**EXTRACTED ENTRIES**

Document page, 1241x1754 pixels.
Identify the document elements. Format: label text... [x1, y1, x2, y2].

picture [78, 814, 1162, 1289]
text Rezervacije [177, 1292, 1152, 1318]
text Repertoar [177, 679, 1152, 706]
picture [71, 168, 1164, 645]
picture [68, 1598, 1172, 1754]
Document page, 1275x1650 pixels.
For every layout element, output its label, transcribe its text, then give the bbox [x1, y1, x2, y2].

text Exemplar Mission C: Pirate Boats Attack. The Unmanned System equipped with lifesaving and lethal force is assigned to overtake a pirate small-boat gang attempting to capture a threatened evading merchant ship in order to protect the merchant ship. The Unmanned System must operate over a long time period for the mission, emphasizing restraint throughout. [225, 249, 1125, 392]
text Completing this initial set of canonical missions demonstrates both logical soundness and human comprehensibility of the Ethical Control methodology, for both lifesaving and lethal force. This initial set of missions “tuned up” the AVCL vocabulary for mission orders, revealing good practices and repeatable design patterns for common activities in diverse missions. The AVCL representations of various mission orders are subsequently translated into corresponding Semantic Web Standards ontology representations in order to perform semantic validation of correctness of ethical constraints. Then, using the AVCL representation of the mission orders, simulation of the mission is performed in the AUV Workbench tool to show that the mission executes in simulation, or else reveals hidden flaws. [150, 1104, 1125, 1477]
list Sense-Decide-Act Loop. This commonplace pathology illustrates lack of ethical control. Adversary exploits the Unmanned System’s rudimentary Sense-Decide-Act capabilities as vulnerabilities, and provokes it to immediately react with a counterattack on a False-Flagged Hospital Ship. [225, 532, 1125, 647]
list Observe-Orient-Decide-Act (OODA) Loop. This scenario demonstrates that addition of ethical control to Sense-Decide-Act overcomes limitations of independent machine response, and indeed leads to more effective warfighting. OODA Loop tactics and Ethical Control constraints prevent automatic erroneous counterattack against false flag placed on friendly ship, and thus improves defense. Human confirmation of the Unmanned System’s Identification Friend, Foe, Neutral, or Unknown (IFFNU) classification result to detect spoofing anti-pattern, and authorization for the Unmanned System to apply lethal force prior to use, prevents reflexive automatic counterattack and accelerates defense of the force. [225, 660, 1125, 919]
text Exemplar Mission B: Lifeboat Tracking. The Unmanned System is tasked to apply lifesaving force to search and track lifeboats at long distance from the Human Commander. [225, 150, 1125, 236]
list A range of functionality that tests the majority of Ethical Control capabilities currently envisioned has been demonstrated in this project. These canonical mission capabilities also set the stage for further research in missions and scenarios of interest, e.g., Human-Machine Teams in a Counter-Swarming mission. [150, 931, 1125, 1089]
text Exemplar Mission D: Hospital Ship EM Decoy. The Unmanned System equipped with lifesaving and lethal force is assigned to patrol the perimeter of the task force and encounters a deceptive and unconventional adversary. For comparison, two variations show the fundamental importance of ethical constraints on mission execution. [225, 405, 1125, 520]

**AIM OF THE TASK**
Your answer must consist solely of the lines above between the line holding "Identify the document" and the line holding "Document page, 1275x1650 pixels.", inclusive, copied exactly.

**PROBLEM SOLUTION**
Identify the document elements. Format: label text... [x1, y1, x2, y2].

picture [78, 814, 1162, 1289]
text Rezervacije [177, 1292, 1152, 1318]
text Repertoar [177, 679, 1152, 706]
picture [71, 168, 1164, 645]
picture [68, 1598, 1172, 1754]
Document page, 1275x1650 pixels.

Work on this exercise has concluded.